Google Photo Recognition Goes Beyond Objects

Scientists at Google, in partnership with Stanford University, have created artificial intelligence software that has the most advanced image recognition skills in the world.

The software is able to describe the contents of a photograph better than any other software. In fact, its descriptions are similar to what would be given by a human.

"This kind of system could eventually help visually impaired people understand pictures, provide alternate text for images in parts of the world where mobile connections are slow, and make it easier for everyone to search on Google for images," said Google in a statement.

While the new system is complex and uses algorithms that are very detailed, it also outputs language that is easy to understand. It does this using two networks. One of the networks deals with the actual image recognition and the other deals with natural language processing. Not only that, but the system is computer learning, meaning that it's fed a number of images that have captions, eventually learning how these captions relate to the images. For example, the image to the left was described by the software as "two pizzas sitting on top of a stove top oven." According to the team behind it, the system is twice as advanced as any similar software.

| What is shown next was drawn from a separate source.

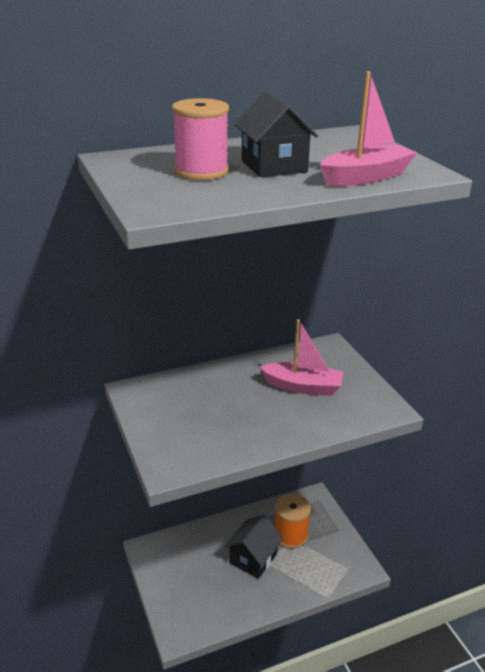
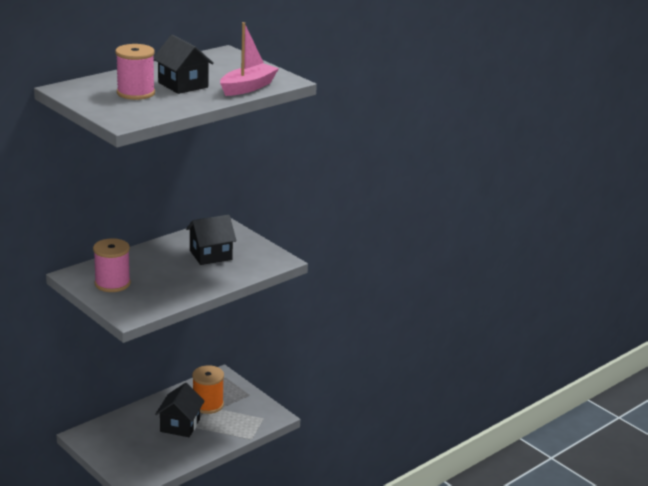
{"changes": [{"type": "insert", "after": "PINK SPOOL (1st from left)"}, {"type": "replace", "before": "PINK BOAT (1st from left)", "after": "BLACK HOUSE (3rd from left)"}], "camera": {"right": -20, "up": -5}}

Despite this, the software is not 100 percent accurate. Occasionally it makes mistakes or is just plain wrong in its description. The team is continuing to develop the software, although it's clear that it has come a long way since it started.

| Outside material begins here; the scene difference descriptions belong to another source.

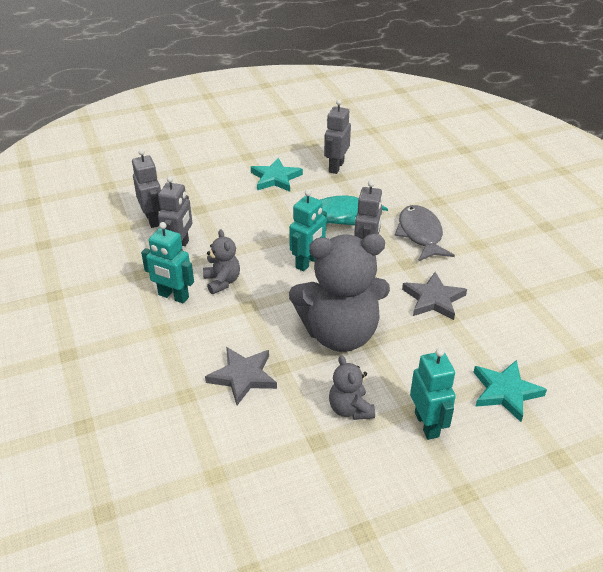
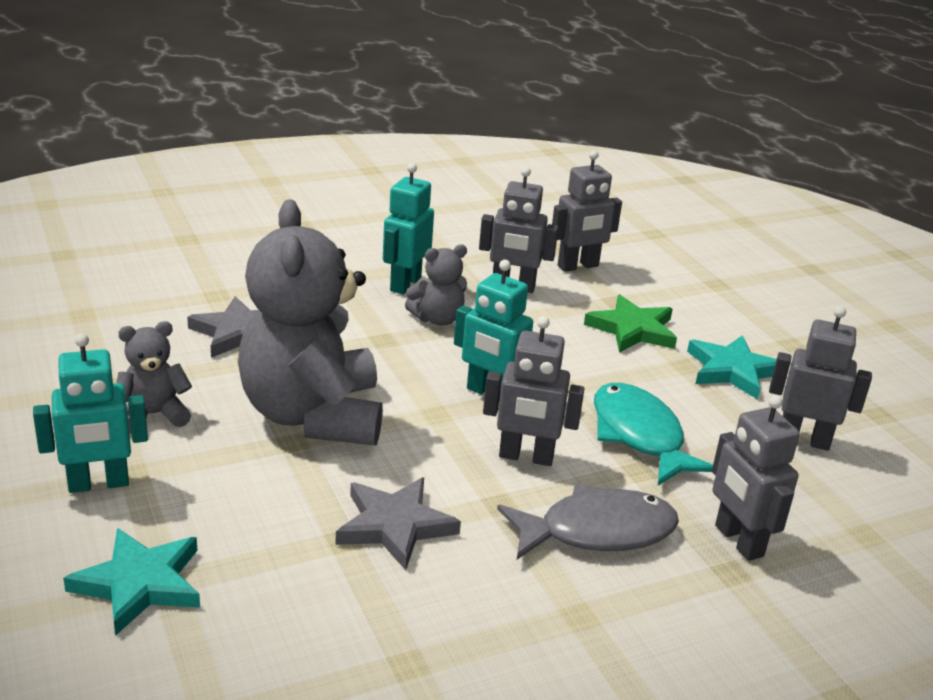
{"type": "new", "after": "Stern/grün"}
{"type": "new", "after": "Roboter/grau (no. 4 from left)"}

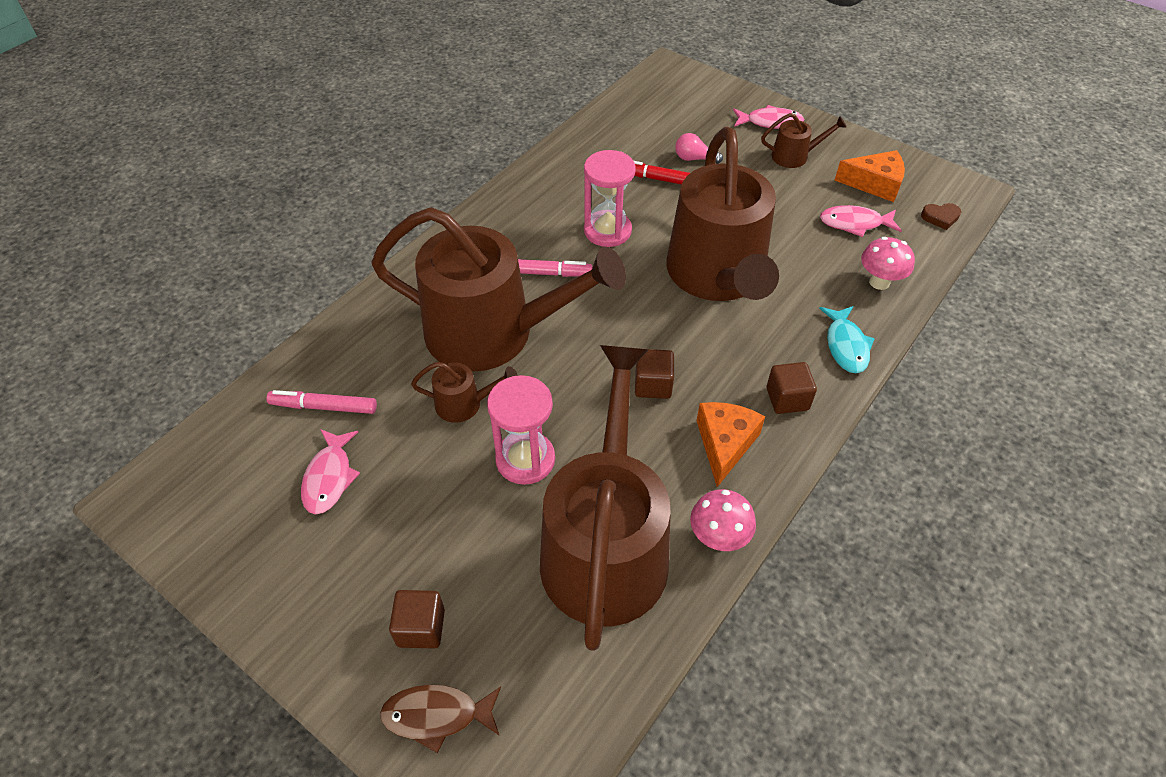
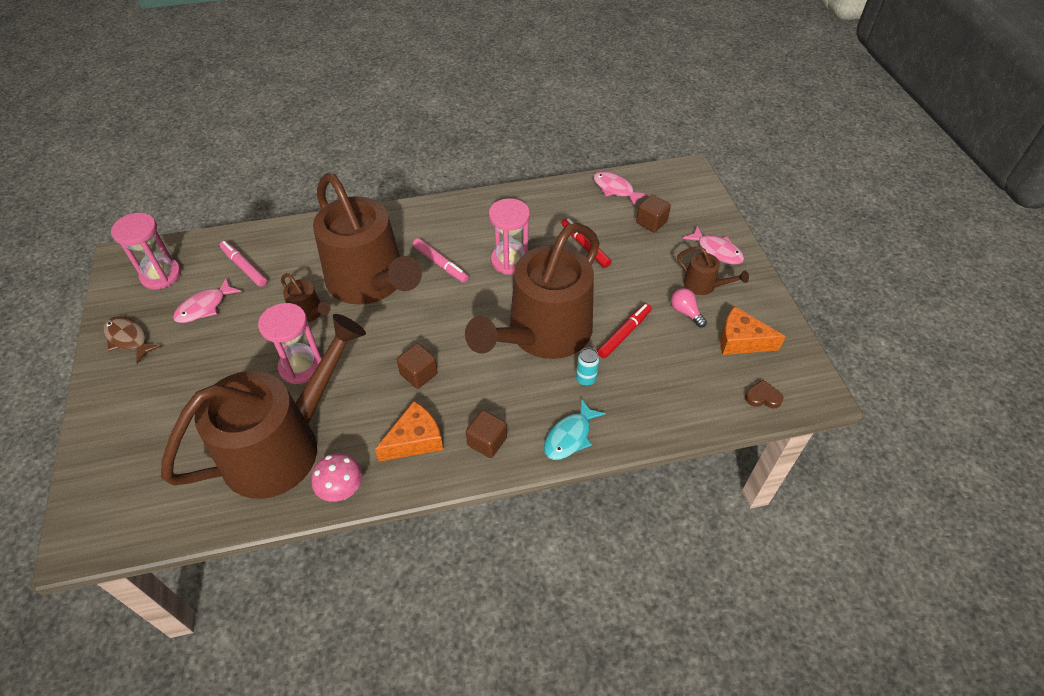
{"type": "gone", "before": "Pilz/rosa (no. 2 from left)"}
{"type": "new", "after": "Sanduhr/rosa (no. 1 from left)"}
{"type": "new", "after": "Dose/türkis"}
{"type": "new", "after": "Filzstift/rot (no. 2 from left)"}
{"type": "shifted", "before": "Fisch/braun"}
{"type": "shifted", "before": "Kubus/braun (no. 1 from left in the first image)", "after": "Kubus/braun (no. 3 from left)"}
{"type": "shifted", "before": "Glühbirne/rosa"}
{"type": "shifted", "before": "Fisch/rosa (no. 3 from left in the first image)", "after": "Fisch/rosa (no. 2 from left)"}
{"type": "rotated", "before": "Käse/orange (no. 2 from left)", "turn": 150}
{"type": "rotated", "before": "Herz/braun", "turn": 150}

"I consider the pixel data in images and video to be the dark matter of the Internet," said Fei-Fei Li, director of the Stanford Artificial Intelligence Laboratory. "We are now starting to illuminate it."

Eventually the technology could lead to enabling the blind and robots to better comfortably navigate their environments. However, it also could have a number of uses in surveillance. Over the last few decades hundreds of surveillance cameras have been placed in both public and private places. Eventually this software could be able to recognize individual faces and certain types of behavior.

The news comes two years after Google created different image-recognition software and fed it 10 million images from YouTube videos. The software taught itself to recognize cats. The new software is much more advanced, however.

"I was amazed that even with the small amount of training data that we were able to do so well," said Oriol Vinyals, one of the four researchers who wrote the paper, with the others being Alexander Toshev, Samy Bengio and Dumitru Erhan. "The field is just starting, and we will see a lot of increases."